その後崇くんは何時ものように僕を自分の部屋着に着替えさせて、ソファに座らせた。
「いぶ、ちょっと待ってろ。」
「うん。」
崇くんがテレビをつけてから部屋を出て行って、僕は大人しくソファの上で体育座りをした。
そこからぐるりと部屋の中を見回す。
崇くんの部屋はいつ来ても片付いていて綺麗だけど、寒々しい。置いてある家具や家電は高そうなんだけど、何時迄も真新しい。
「いぶ、ちょっと開けてくれ。」
ドアの外から崇くんの声がして、僕はソファを降りてそこに駆け寄って、開けた。
「ごめんな。思ってたより持ってくるものがあったわ。」
「うん。言ってくれたら僕も手伝ったのに。。」
「良いんだ、いぶは。」
崇くんはそう言って、持っていたトレイをテーブルに置いた。
大きなオードブル料理の容器と、チキン。1.5Lのコーラとグラス、カトラリー、それからケーキ。
それをトレイから下ろしてテーブルの上に並べて、ケーキの箱を開く。
でっかいスクエア型のケーキは、生クリームじゃなくてチョコだった。
「チョコにしたんだね。」
「だっていぶ、チョコの方が好きだろ。」
「…崇くんのお誕生日なんだからさ…。」
「俺はそんなに甘いもんはすきじゃねえからなんでも良いし。」
これではまるで僕の誕生日のようだけど、ケーキの上にはちゃんと、お誕生日おめでとうそういちろうくん、と書いてある。
パティシエさんに小さい子だと思われてるのか。家政婦さんの伝達ミスか。
僕が聞くと、崇くんは少し苦々しい顔をした。
「いや、ガキの頃からずっと同じ店だからそれはない。
そこのオッサン、親父の幼馴染みだから何時もそうなんだよ。」
嫌そう。
高3なのにそういちろうくん、だもんね。そりゃ嫌か。
思わずクスッと笑った。
「いぶ。」
「ん?」
ケーキから目を上げると、崇くんが僕を凝視していた。
しまった。こんな事、笑われるの嫌だよね。
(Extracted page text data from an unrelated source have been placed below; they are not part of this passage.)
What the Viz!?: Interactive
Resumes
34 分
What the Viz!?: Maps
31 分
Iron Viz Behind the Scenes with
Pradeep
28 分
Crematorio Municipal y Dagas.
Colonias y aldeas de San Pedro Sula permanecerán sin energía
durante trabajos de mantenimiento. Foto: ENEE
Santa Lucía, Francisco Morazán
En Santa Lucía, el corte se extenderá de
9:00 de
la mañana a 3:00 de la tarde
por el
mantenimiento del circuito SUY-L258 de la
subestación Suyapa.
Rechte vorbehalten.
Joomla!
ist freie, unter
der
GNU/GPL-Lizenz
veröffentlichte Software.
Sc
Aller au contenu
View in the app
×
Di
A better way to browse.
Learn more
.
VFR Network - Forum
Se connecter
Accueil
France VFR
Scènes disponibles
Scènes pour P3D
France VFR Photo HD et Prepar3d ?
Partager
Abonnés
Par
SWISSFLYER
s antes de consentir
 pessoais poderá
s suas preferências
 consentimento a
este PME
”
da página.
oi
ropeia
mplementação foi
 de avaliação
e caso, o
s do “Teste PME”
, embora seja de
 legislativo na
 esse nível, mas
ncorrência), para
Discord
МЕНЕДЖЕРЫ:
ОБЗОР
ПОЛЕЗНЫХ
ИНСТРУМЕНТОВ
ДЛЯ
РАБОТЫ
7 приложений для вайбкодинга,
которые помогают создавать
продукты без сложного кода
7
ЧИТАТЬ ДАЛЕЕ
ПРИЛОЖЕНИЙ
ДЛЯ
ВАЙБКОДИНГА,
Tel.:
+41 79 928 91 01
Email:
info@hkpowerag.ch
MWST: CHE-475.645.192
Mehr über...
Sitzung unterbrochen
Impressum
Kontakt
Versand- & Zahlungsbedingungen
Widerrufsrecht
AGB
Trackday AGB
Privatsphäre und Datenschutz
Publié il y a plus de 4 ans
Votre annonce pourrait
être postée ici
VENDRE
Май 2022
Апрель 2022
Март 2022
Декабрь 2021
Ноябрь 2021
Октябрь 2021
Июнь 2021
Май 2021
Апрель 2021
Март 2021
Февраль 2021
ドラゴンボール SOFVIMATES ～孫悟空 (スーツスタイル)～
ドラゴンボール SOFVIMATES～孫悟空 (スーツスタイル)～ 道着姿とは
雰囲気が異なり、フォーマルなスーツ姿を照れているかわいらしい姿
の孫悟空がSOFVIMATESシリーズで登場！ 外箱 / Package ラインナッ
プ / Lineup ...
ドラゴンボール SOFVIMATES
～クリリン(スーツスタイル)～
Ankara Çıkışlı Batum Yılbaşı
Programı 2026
怒ったのかも。
「あの、崇くん、ご…」
「いぶ、可愛い。可愛いな。」
怒られなかった。
怒られなかったけど、ぎゅっと抱き締められた。
頬をスリスリされた。
この流れは。
(…するのかな…。)
ご馳走とケーキを前にして、またセックスするのかも、と僕はちょっとガッカリした。
まあ、何時もの事だから今更なんだけど。
諦めの良い僕は、力を抜いて崇くんの肩にもたれかかった。
でも。
「ほら、いぶ。腹減ってるだろ、食え。」
「えっ、あ…うん。」
崇くんは僕をソファにちゃんと座らせてくれて、グラスにコーラを注いでくれて、お皿に数種の料理を取り分けてくれて、フォークでそれを口に運んでくれた。
(……???)
「…おいしい…。」
「そうか。もっと食え。次はどれが良い?」
「……その、黄色いの…。」
甲斐甲斐しく給餌を始められてしまった。いつもながら、僕はヒヨコか。
「今日は嬉しい。
誕生日にいぶがいる初めての年だ。」
「……?そうだね?」
崇くんは、誕生日ってずっと1人だったのかな。
「友達とか、あの…仲間の人達は?」
「アイツらをウチに呼んだ事なんかない。
俺の部屋には いぶしか入れた事はない。」
「えっ、そうだったの?!」
「?当たり前だろう。ほら、飲み物。」
流れるようにコーラを飲ませてくる崇くん。最早介護。
その日崇くんは、言ってた通り、21時には僕をバイクの後ろに乗せて送ってくれた。
そしてそれが、出会ってから初めて、僕らがセックスしなかった日だった。